Infinitely Losing My Edge
Yeah, I'm losing my edge.
I'm losing my edge.
The kids are coming up from behind.
I'm losing my edge.
I'm losing my edge to the kids from Liechtenstein and from Jakarta.
But I was there.
I was there in 1983.
I was there at the first Bronski Beat show in Brixton.
I'm losing my edge.
I'm losing my edge to the kids whose footsteps I hear when they get on the decks.
I'm losing my edge to the internet seekers who can tell me every member of every good group from 1964 to 1972.
I'm losing my edge.
To all the kids in Portland and Copenhagen.
I'm losing my edge to the art-school Cairo kids in little jackets and borrowed nostalgia for the unremembered nineties.
I'm losing my edge.
I'm losing my edge.
I can hear the footsteps every night on the decks.
But I was there.
I was there in 1987 at the first Nirvana practice in a loft in Seattle.
I was working on the clarinet sounds with much patience.
I was there when Donald Fagen started up his first band.
I told him, "Don't do it that way. You'll never make a dime."
I was there.
I was the first guy playing Adolescents to the techno kids.
I played it at Trash.
Everybody thought I was crazy.
We all know.
I was there.
I was there.
I've never been wrong.
But I'm losing my edge to better-looking people with better ideas and more talent.
And they're actually really, really nice.
I'm losing my edge.
I heard you have a compilation of every good song ever done by anybody.
Every great song by David Axelrod.
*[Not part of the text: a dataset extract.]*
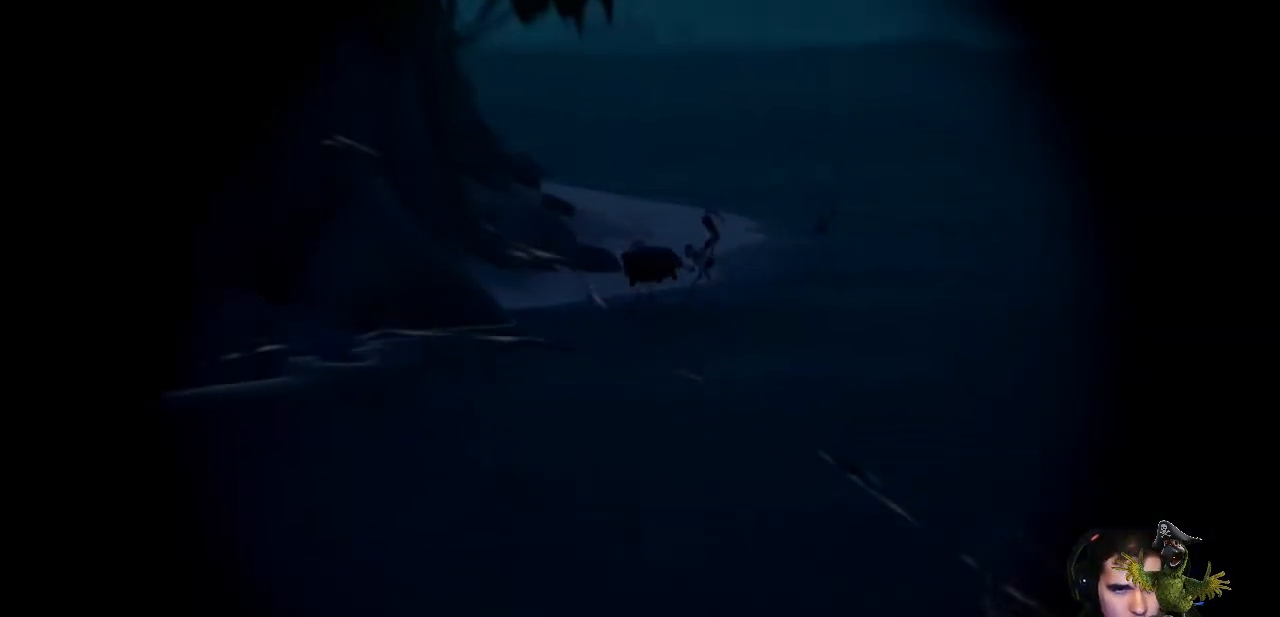
{"buttons": ["L2"], "left_stick": "center", "right_stick": "up-left", "events": [[333, "right_stick", "center"], [500, "right_stick", "up-left"]]}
All the underground hits.
All Mary Jane Girls tracks. I heard you have a vinyl of every Super Lover Cee & Casanova Rud record on German import.
I heard that you have a white label of every seminal techno hit - 1985, '86, '87.
I heard that you have a CD compilation of every good '60s cut and another box set from the '90s.
I hear you're buying a chamberlin and a linndrum and are throwing your macbook out the window because you want to make something real. You want to make a LL Cool J record.
I hear that you and your band have sold your clarinet and bought an arpeggiator.
I hear that you and your band have sold your arpeggiator and bought a clarinet.
I hear everybody that you know is more relevant than everybody that I know.
But have you seen my records?
Idris Muhammad,
The Happenings,
Siglo XX,
Kings Of Tomorrow,
The Gladiators,
Amazonics,
Rod Modell,
Symarip,
The Gun Club,
Marshall Jefferson,
Hot Snakes,
The Monks,
Avey Tare's Slasher Flicks,
Davy DMX,
FM Einheit,
Kango’s Stein Massive,
Soulsonic Force,
Groovy Waters,
Glambeats Corp.,
Pere Ubu,
Das Ding,
Hashim,
Alphaville,
Gil Scott Heron,
Liliput,
Niagra,
Avey Tare,
Q and Not U,
Kaleidoscope,
Nation of Ulysses,
Eric Copeland,
Echo & the Bunnymen,
Manfred Mann's Earth Band,
Bill Wells,
The Martian,
Jawbox,
Thompson Twins,
AZ,
Agent Orange,
Andrew Hill,
Nas,
Neu!,
the Slits,
Man Eating Sloth,
Glenn Branca,
The Moleskins,
Marvin Gaye,
The Electric Prunes,
Tubeway Army,
Dead Boys,
This Heat,
Lee Hazlewood,
Joe Smooth,
Gil Scott-Heron & Brian Jackson,
Kerri Chandler,
Wolf Eyes,
Sällskapet,
Slave,
Severed Heads,
Mission of Burma,
China Crisis,
The Leaves,
Bang On A Can, Bang On A Can, Bang On A Can, Bang On A Can.
You don't know what you really want.
You don't know what you really want.
You don't know what you really want.
You don't know what you really want.
You don't know what you really want.
You don't know what you really want.
You don't know what you really want.
You don't know what you really want.
You don't know what you really want.
You don't know what you really want.
You don't know what you really want.
You don't know what you really want.
You don't know what you really want.
You don't know what you really want.
You don't know what you really want.